Depuis une cinquantaine d’années, on ne s’intéresse plus seulement aux profits d’une société et aux gains de ses actionnaires, mais également à son empreinte sociale et écologique. La question de la responsabilité sociale et de l’écologie devient plus prégnante. Elle entraîne donc l’adoption d’un modèle de réussite « 3 P », à savoir : « profits, personnes et planète ».
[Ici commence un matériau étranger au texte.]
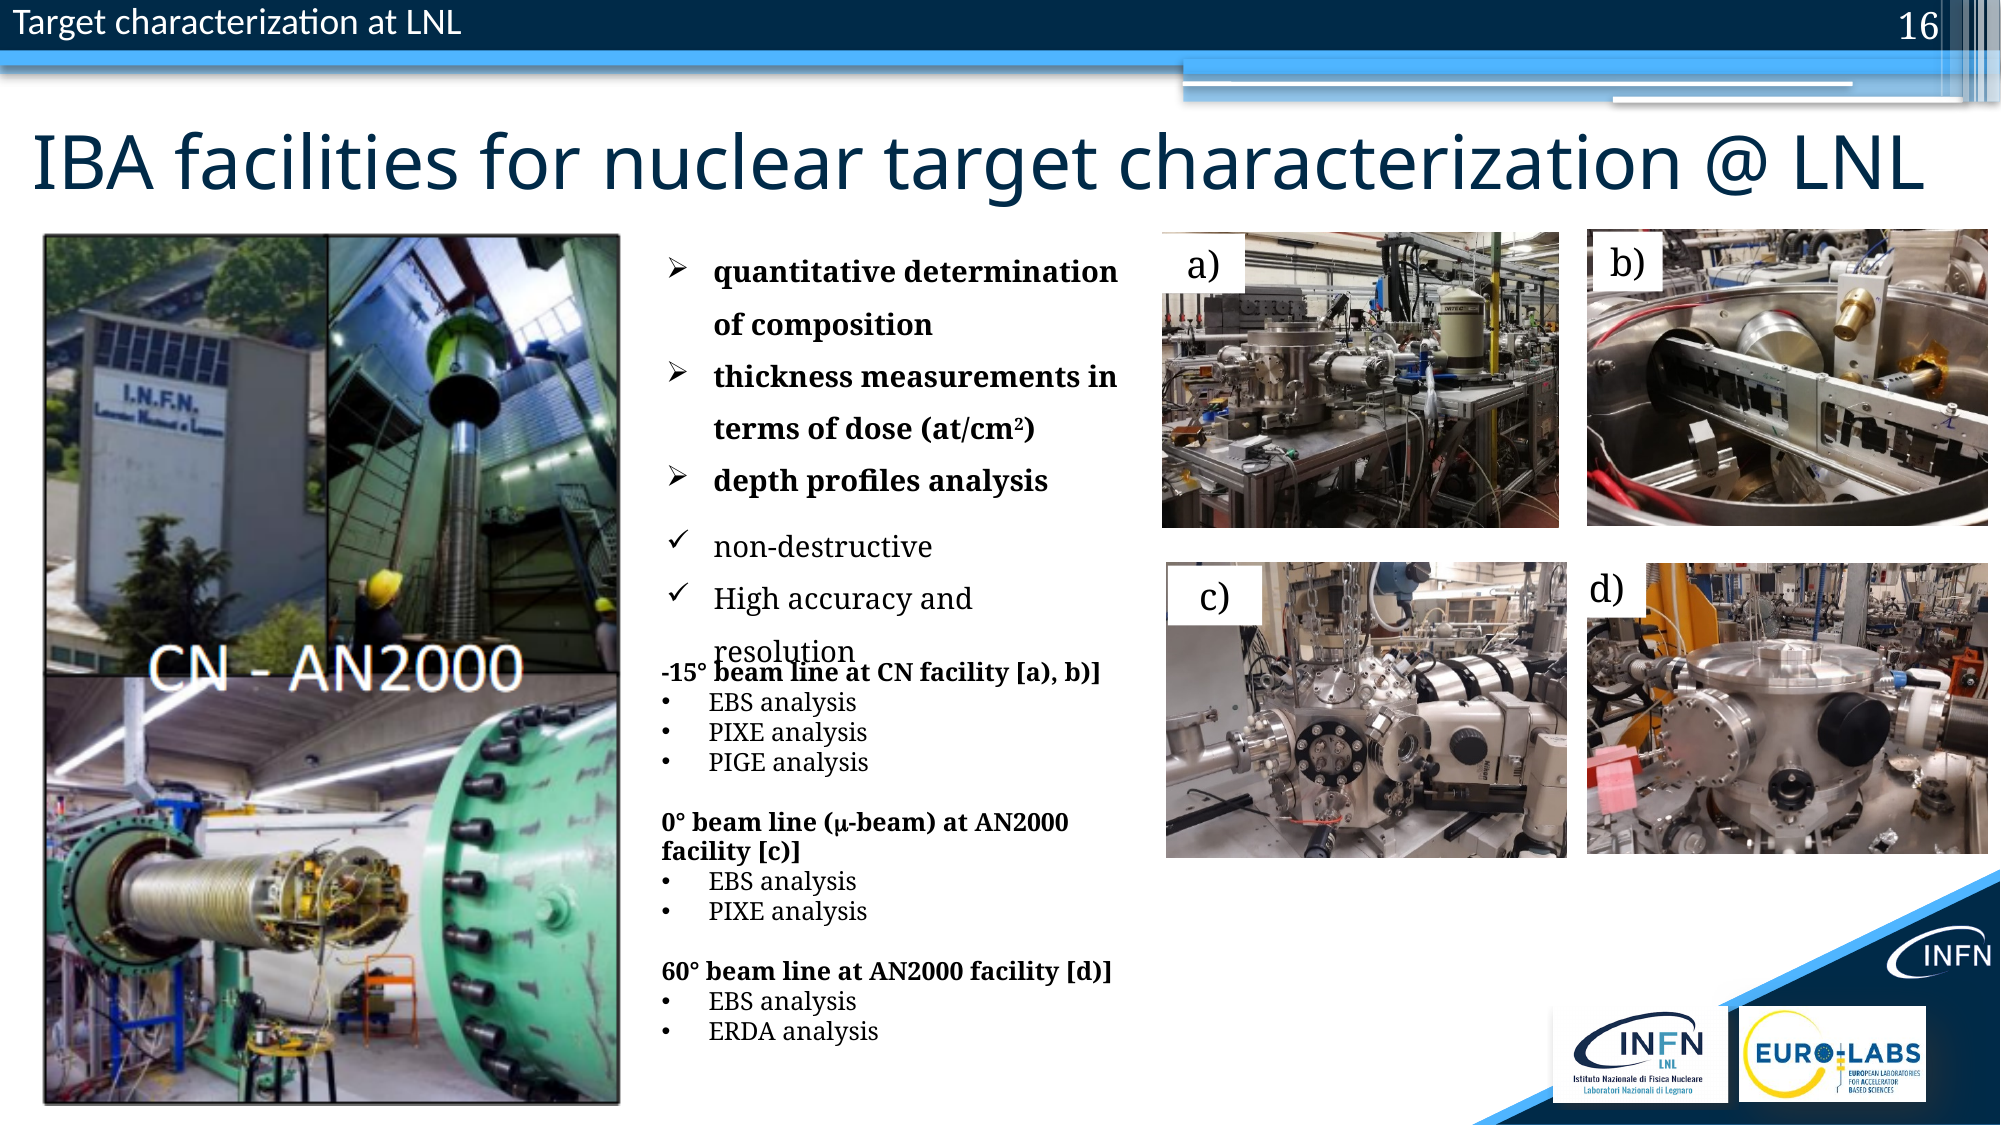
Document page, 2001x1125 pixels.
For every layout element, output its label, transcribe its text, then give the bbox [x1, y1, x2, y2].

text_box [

Dans la foulée d’une vague d’investissements « responsables », les secteurs de la gestion financière ont été les premiers à s’intéresser à autre chose qu’au profit. L’adoption de cadres environnementaux, sociaux et de gouvernance (ESG) a aidé les entreprises à rendre compte de leurs résultats de manière plus globale. En raison de la sensibilisation accrue du public et du lien de plus en plus étroit entre les problèmes mondiaux et les pratiques commerciales, les rapports ESG sont devenus plus courants dans divers secteurs. Cependant, la production de rapports ESG n’est toujours pas balisée par des normes ou des critères homogènes. Il est donc difficile de suivre une méthode vérifiable, normalisée et efficace de collecte et de communication des données ESG. Certaines entreprises ont d’ailleurs été accusées d’avoir falsifié leurs résultats ESG et ont fait l’objet de scandales. C’est par exemple le cas de Volkswagen qui, en 2015, a brutalement perdu sa réputation de leader en matière de résultats ESG.

La branche ontarienne des Comptables professionnels agréés du Canada s’est interrogée sur le rôle des comptables pour aider les entreprises à interpréter leurs données et à se prémunir contre la présentation erronée de leurs résultats ESG. Comme les comptables, les ingénieurs et leurs clients ont donc un rôle à jouer dans la protection et la communication des effets sociaux et environnementaux de leur travail. Après tout, les professions autoréglementées ont ceci en commun qu’elles sont encadrées par des normes éthiques, techniques et professionnelles.

Dans le domaine du génie, les praticiens et les employeurs sont censés assumer une responsabilité éthique et considérer la sécurité et la protection du public comme primordiales. Si les ingénieurs acceptent volontiers cette responsabilité, les paramètres de la responsabilité sociale et environnementale sont, quant à eux, plus flous. Chaque ingénieur a sa propre vision de sa responsabilité sociale. Elle dépend de facteurs liés au parcours et à la socialisation, notamment de l’université fréquentée, de la discipline choisie et des enseignants et des mentors croisés en chemin.

Le contexte de l'entreprise agit également sur le comportement des ingénieurs, puisqu'ils sont tributaires des environnements dans lesquels ils travaillent. Les priorités, les valeurs, les règles et les responsabilités encouragées par une entreprise, y compris la pertinence des activités et des rapports ESG, influencent les normes et les comportements acceptés des employés.

Les ingénieurs étant appelés à résoudre des problèmes et à innover, ils jouent un rôle essentiel dans divers domaines ayant d’importantes répercussions sociales et environnementales. Quel que soit le degré de responsabilité sociale qu’assume un ingénieur, il peut influencer activement la manière dont les normes ESG sont mesurées et communiquées. Il contribue ainsi à protéger la réputation de sa profession et de son employeur, tout en manifestant une volonté de tenir compte des effets plus larges de son travail sur la société.

L’ESG peut être un outil important de changement plutôt qu’un simple outil d’atténuation des risques. Les organismes de réglementation peuvent harmoniser leurs normes et leurs tactiques d’application de la loi pour reconnaître l’importance de l’ESG et tenir les praticiens et les firmes responsables de ces aspects. Le « triple résultat » (personne, profits, planète) faisant l’objet d’une prise de conscience et d’un intérêt accrus, la profession d’ingénieur – praticiens, entités et organismes de réglementation confondus – pourrait reconnaître que ses devoirs collectifs et ses contributions à la société ne sont pas seulement d’ordre technique.

Ressources :

Bielefeldt, Angela R. (2018) Professional Responsibility in Engineering.

Intech Open.

Ghoussoub and Tavasoli. (2020) Is it time for an ethical renaissance in the engineering profession?

Corporate Knights.

Gonder et de Gannes. Integrating ESG into Incentives.  

Ivey Business School, Western University. Financé en vertu du programme Thought Leadership Research de CPA Ontario.

Schecter, Barbara. (2021) Busines leaders split on idea of unleashing ‘warrior accountants’ on ESG issues. Financial Post.